Is this a homework problem?

No, this is not a homework

No, this is not a homework problem.

My goal is to prove strong normalization of System F in the Isabelle theorem prover.

However, no description of System F that I have found says what the "F" stands for, and I was just curious.

Chris

Well, I also can't provide

Well, I also can't provide an answer off the top of my head. You may need to look up some papers by John Reynolds or Jean-Yves Girard who both independently developed System F (1974 and 1972 respectively). Reynolds, I know, has written several papers about it.

My guess

It is probably because of the [F]orall quantifier. I checked in Proofs and Types and The Blind Spot and I could not find any explanation there.

Not a bad guess...

...as System F has to do with universal quantifiers. Other guesses might be Frege (since he had an earlier notion of system F) or Functor (since it has to do with second order logic).

But my best guess would be none of the above. It probably means no more then lambda does. System F was probably just chosen to differentiate itself from Goedel's System T.

I sent an e-mail to Dr.Reynolds

I sent an e-mail to John Reynolds. Perhaps he'll get back to us with a definitive answer.

Système fonctionnel?

Look at the introduction (pp2-12) of Girard's thesis, Interprètation fonctionnelle et èlimination des coupures de l'arithmètique d'ordre supèrieur [PDF: fragment only], where the term is introduced by explicit contrast to Gödel's System T, which —being Girard— he doesn't refer to System T there directly as such but as "le système de Gödel OF_1", ie. the order-functional-one system of Gödel. I have heard that Girard delights in the carefully obscure, but I think this is where System F is named.

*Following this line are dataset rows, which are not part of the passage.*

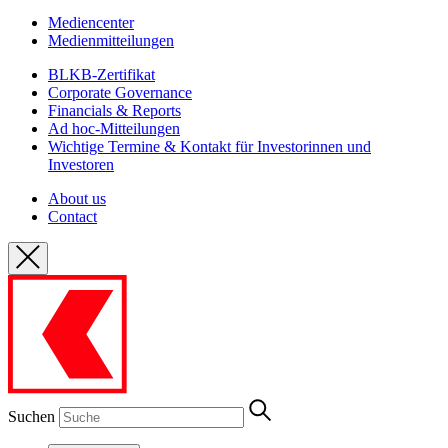
Mediencenter
Medienmitteilungen
BLKB-Zertifikat
Corporate Governance
Financials & Reports
Ad hoc-Mitteilungen
Wichtige Termine & Kontakt für Investorinnen und
Investoren
About us
Contact
Suchen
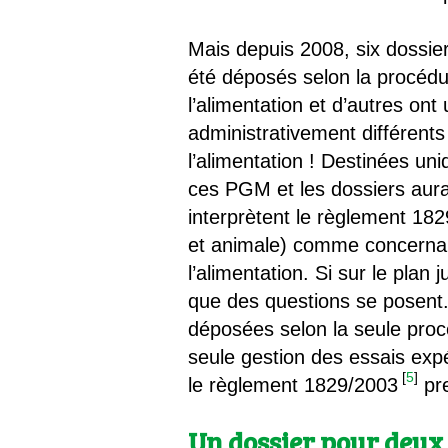
Mais depuis 2008, six dossie
été déposés selon la procédu
l’alimentation et d’autres ont
administrativement différent
l’alimentation ! Destinées uni
ces PGM et les dossiers aura
interprètent le règlement 18
et animale) comme concernan
l’alimentation. Si sur le plan 
que des questions se posent. 
déposées selon la seule procé
seule gestion des essais exp
[
5
]
le règlement 1829/2003
pre
Un dossier pour deux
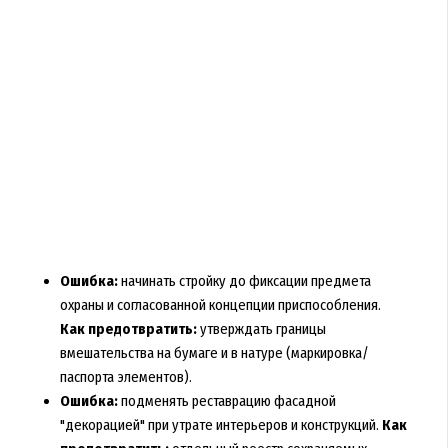
Ошибка:
начинать стройку до фиксации предмета
охраны и согласованной концепции приспособления.
Как предотвратить:
утверждать границы
вмешательства на бумаге и в натуре (маркировка/
паспорта элементов).
Ошибка:
подменять реставрацию фасадной
"декорацией" при утрате интерьеров и конструкций.
Как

Postscript: For completeness sake, Gödel described his System T in his 1958 Dialectica paper, which was later translated into english under the title On a Hitherto Unexploited Extension of the Finitary Standpoint. I have the idea that the T stands for "type", as in "primitive recursive functionals of finite type", cf. Avigad & Feferman's Gödel’s Functional (“Dialectica”) Interpretation, although, as for F, I am not quite sure.

Thanks! Just what I was

Thanks! Just what I was looking for.